Watch: Former NASA engineer drops an egg from space without a crack

Mark Rober built a special device with a parachute to land the egg safely on Earth.
Loukia Papadopoulos
Egg drop from space.
Egg drop from space.

Mark Rober/YouTube 

Former NASA engineer Mark Rober wanted to throw an egg safely from the tallest point possible. Since buildings kept getting taller and he wanted to futureproof his experiment, he decided to throw his egg from space. He documented the whole ordeal on video.

An egg attached to a rocket

He called it the most “physically, mentally, and financially draining” video he had ever done. The plan was to clamp an egg in front of a rocket, then attach that rocket to a weather balloon that would go up to space. Once there, the weather balloon would release the rocket, and it would accelerate toward Earth breaking the speed of sound. 

Furthermore, the four fins on the back of the rocket would stir it in the right location to land on a mattress on Earth. To achieve this lofty goal, Rober and his engineer friends broke down the problem into smaller steps. They began by calculating the terminal velocity of an egg. This was 75 mph.

The team then ran a series of tests to see if the egg would break when hitting a mattress at that velocity. They found that a mattress would protect an egg even if it’s traveling faster than its terminal velocity. 

Watch: Former NASA engineer drops an egg from space without a crack
An illustration of the egg rocket

A gigantic mattress

They were now ready to build a target mattress area in the middle of a field in a small town to catch the egg when it returned from space. They made the area substantially bigger than just one mattress to take into account any errors in calculating the egg’s landing location.
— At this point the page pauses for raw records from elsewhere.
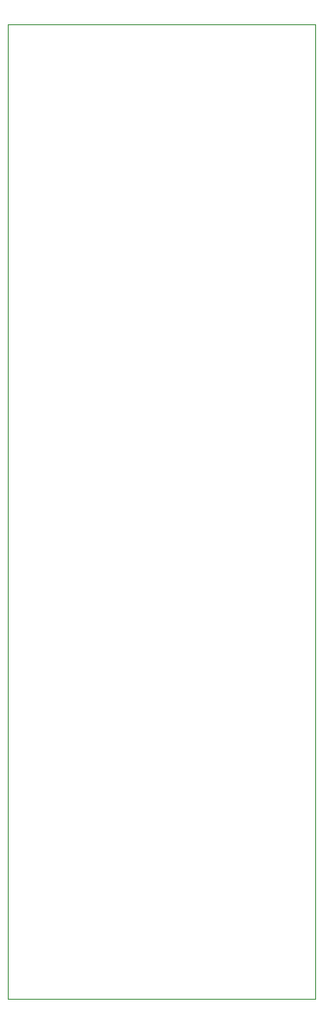
<source format=gbr>
%TF.GenerationSoftware,KiCad,Pcbnew,(5.1.9)-1*%
%TF.CreationDate,2021-05-29T21:30:48+01:00*%
%TF.ProjectId,KosmicSuperspreader,4b6f736d-6963-4537-9570-657273707265,rev?*%
%TF.SameCoordinates,Original*%
%TF.FileFunction,Profile,NP*%
%FSLAX46Y46*%
G04 Gerber Fmt 4.6, Leading zero omitted, Abs format (unit mm)*
G04 Created by KiCad (PCBNEW (5.1.9)-1) date 2021-05-29 21:30:48*
%MOMM*%
%LPD*%
G01*
G04 APERTURE LIST*
%TA.AperFunction,Profile*%
%ADD10C,0.100000*%
%TD*%
G04 APERTURE END LIST*
D10*
X170000000Y-65000000D02*
X170000000Y-160000000D01*
X140000000Y-65000000D02*
X170000000Y-65000000D01*
X140000000Y-160000000D02*
X140000000Y-65000000D01*
X170000000Y-160000000D02*
X140000000Y-160000000D01*
M02*

</source>
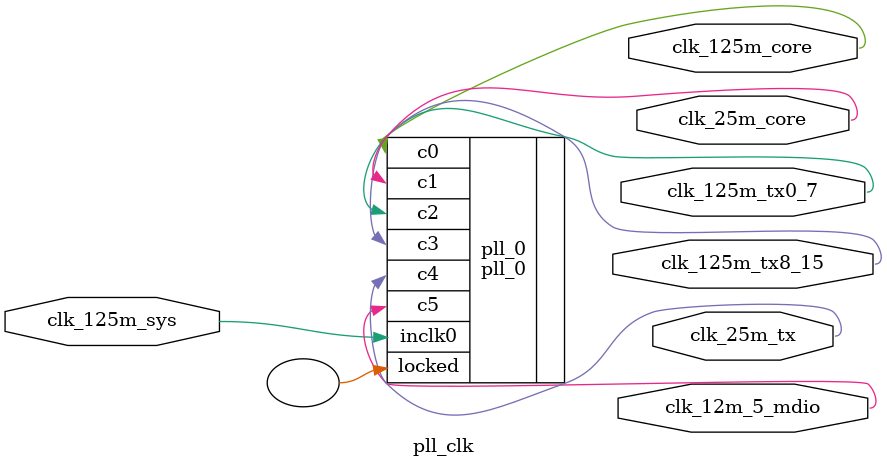
<source format=v>

`timescale 1ns/1ns
module pll_clk(
   clk_125m_sys,
   clk_125m_core,
   clk_25m_core,
   clk_125m_tx0_7,
   clk_125m_tx8_15,
   clk_25m_tx,
	clk_12m_5_mdio
  );
  input clk_125m_sys;
  output clk_125m_tx0_7;
  output clk_125m_core;
  output clk_25m_core;
  output clk_125m_tx8_15;
  output clk_25m_tx;
  output clk_12m_5_mdio;
wire clk_125m_tx0_7;
wire clk_125m_core;
wire clk_25m_core;
wire clk_125m_tx8_15;
wire clk_25m_tx;
wire clk_12m_5_mdio;
pll_0 pll_0(
	.inclk0(clk_125m_sys),//125M  sys
	.c0(clk_125m_core),
	.c1(clk_25m_core),
	.c2(clk_125m_tx0_7),//port tx clk 0-7;
	.c3(clk_125m_tx8_15),//port tx clk 8-15;
	.c4(clk_25m_tx),
	.c5(clk_12m_5_mdio),
	.locked());   
endmodule 
</source>
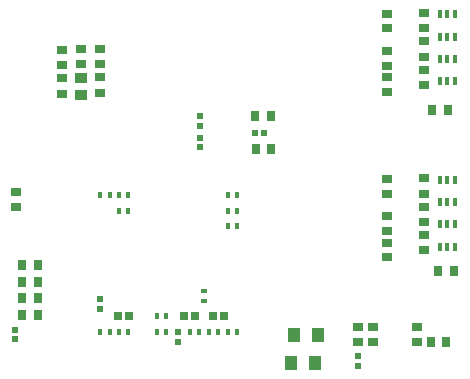
<source format=gbp>
G04*
G04 #@! TF.GenerationSoftware,Altium Limited,Altium Designer,24.4.1 (13)*
G04*
G04 Layer_Color=128*
%FSLAX44Y44*%
%MOMM*%
G71*
G04*
G04 #@! TF.SameCoordinates,6757478C-E6A1-41AE-BC66-293F91E3D7AC*
G04*
G04*
G04 #@! TF.FilePolarity,Positive*
G04*
G01*
G75*
%ADD24R,0.8500X0.7000*%
%ADD25R,0.8500X0.7500*%
%ADD36R,0.7500X0.8500*%
%ADD40R,0.5200X0.5200*%
%ADD46R,0.5200X0.5200*%
%ADD72R,1.0500X0.9000*%
%ADD73R,0.8000X0.9500*%
%ADD74R,1.0000X1.2500*%
%ADD75R,0.4000X0.8000*%
%ADD76R,0.7000X0.8500*%
%ADD77R,0.4000X0.5000*%
%ADD78R,0.7154X0.6725*%
%ADD79R,0.5000X0.4000*%
D24*
X385000Y159500D02*
D03*
Y172000D02*
D03*
Y128000D02*
D03*
Y140500D02*
D03*
Y118000D02*
D03*
Y105500D02*
D03*
Y312000D02*
D03*
Y299500D02*
D03*
Y245500D02*
D03*
Y258000D02*
D03*
Y280500D02*
D03*
Y268000D02*
D03*
D25*
X110150Y257250D02*
D03*
Y244250D02*
D03*
X110000Y281500D02*
D03*
Y268500D02*
D03*
X126000Y282000D02*
D03*
Y269000D02*
D03*
X142000Y282000D02*
D03*
Y269000D02*
D03*
Y245000D02*
D03*
Y258000D02*
D03*
X416000Y159500D02*
D03*
Y172500D02*
D03*
Y135500D02*
D03*
Y148500D02*
D03*
Y124500D02*
D03*
Y111500D02*
D03*
X416000Y312500D02*
D03*
Y299500D02*
D03*
Y251500D02*
D03*
Y264500D02*
D03*
Y275500D02*
D03*
Y288500D02*
D03*
X71000Y148000D02*
D03*
Y161000D02*
D03*
X360000Y33500D02*
D03*
Y46500D02*
D03*
X373000Y33500D02*
D03*
Y46500D02*
D03*
X410000Y33500D02*
D03*
Y46500D02*
D03*
D36*
X286500Y225000D02*
D03*
X273500D02*
D03*
X422000Y34000D02*
D03*
X435000D02*
D03*
D40*
X227000Y199000D02*
D03*
Y207000D02*
D03*
X227001Y225001D02*
D03*
Y217001D02*
D03*
X142000Y70000D02*
D03*
Y62000D02*
D03*
X208000Y42000D02*
D03*
Y34000D02*
D03*
X360000Y22000D02*
D03*
Y14000D02*
D03*
X70000Y36250D02*
D03*
Y44250D02*
D03*
D46*
X273000Y211000D02*
D03*
X281000D02*
D03*
D72*
X126000Y257750D02*
D03*
Y243250D02*
D03*
D73*
X89750Y85000D02*
D03*
X76250D02*
D03*
X89750Y57000D02*
D03*
X76250D02*
D03*
X89750Y71000D02*
D03*
X76250D02*
D03*
X441750Y94000D02*
D03*
X428250D02*
D03*
X423250Y230000D02*
D03*
X436750D02*
D03*
X89750Y99000D02*
D03*
X76250D02*
D03*
D74*
X303750Y16500D02*
D03*
X323750D02*
D03*
X326250Y39500D02*
D03*
X306250D02*
D03*
D75*
X442500Y171500D02*
D03*
X436000D02*
D03*
X429500D02*
D03*
Y152500D02*
D03*
X436000D02*
D03*
X442500D02*
D03*
Y133500D02*
D03*
X436000D02*
D03*
X429500D02*
D03*
Y114500D02*
D03*
X436000D02*
D03*
X442500D02*
D03*
Y292500D02*
D03*
X436000D02*
D03*
X429500D02*
D03*
Y311500D02*
D03*
X436000D02*
D03*
X442500D02*
D03*
Y254500D02*
D03*
X436000D02*
D03*
X429500D02*
D03*
Y273500D02*
D03*
X436000D02*
D03*
X442500D02*
D03*
D76*
X286500Y197000D02*
D03*
X274000D02*
D03*
D77*
X250000Y158000D02*
D03*
X258000D02*
D03*
X250000Y42000D02*
D03*
X258000D02*
D03*
X158000Y158000D02*
D03*
X166000D02*
D03*
X150000D02*
D03*
X142000D02*
D03*
X158000Y145000D02*
D03*
X166000D02*
D03*
X150000Y42000D02*
D03*
X142000D02*
D03*
X158000D02*
D03*
X166000D02*
D03*
X250000Y132000D02*
D03*
X258000D02*
D03*
X250000Y145000D02*
D03*
X258000D02*
D03*
X218000Y42000D02*
D03*
X226000D02*
D03*
X190000Y56000D02*
D03*
X198000D02*
D03*
X242000Y42000D02*
D03*
X234000D02*
D03*
X198000D02*
D03*
X190000D02*
D03*
D78*
X222786Y56000D02*
D03*
X213214D02*
D03*
X237214D02*
D03*
X246786D02*
D03*
X166786D02*
D03*
X157214D02*
D03*
D79*
X230000Y77000D02*
D03*
Y69000D02*
D03*
M02*

</source>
Rober worked with Joe from BPS.Space who is an expert at building rockets and is completely self-taught. He then proceeded to add some heating elements surrounding the egg to make sure that it did not freeze in space. Those elements were designed to fall off before the egg landed on Earth.

One drawback

But in the end, the mattress plan proved unsustainable and Rober instead built a device with a parachute that could safely land the egg back on Earth. When the moment came to see if his plan had worked the suspense was palpitable. It did however prove successful and the egg in the intricate device was safe and sound.

The experiment did have one drawback, and that is that the rig only cut the egg loose at 100,000 feet (19 miles) rather than technically in space, which is about three times that high. But it’s still an impressive experiment.

The only thing missing from the video is to have someone break the egg at the end to prove it was a regular egg and not a fake or hard-boiled one. However, we trust that Rober would not lie. 

The former engineer already holds two Guinness World Records: one for the highest elephant’s toothpaste fountain and the other for the most dominoes set up and toppled in one hour. It seems that Rober is not afraid to get creative to win awards, and his fans love it. As of the writing of the article, his video had 20 million views in four days.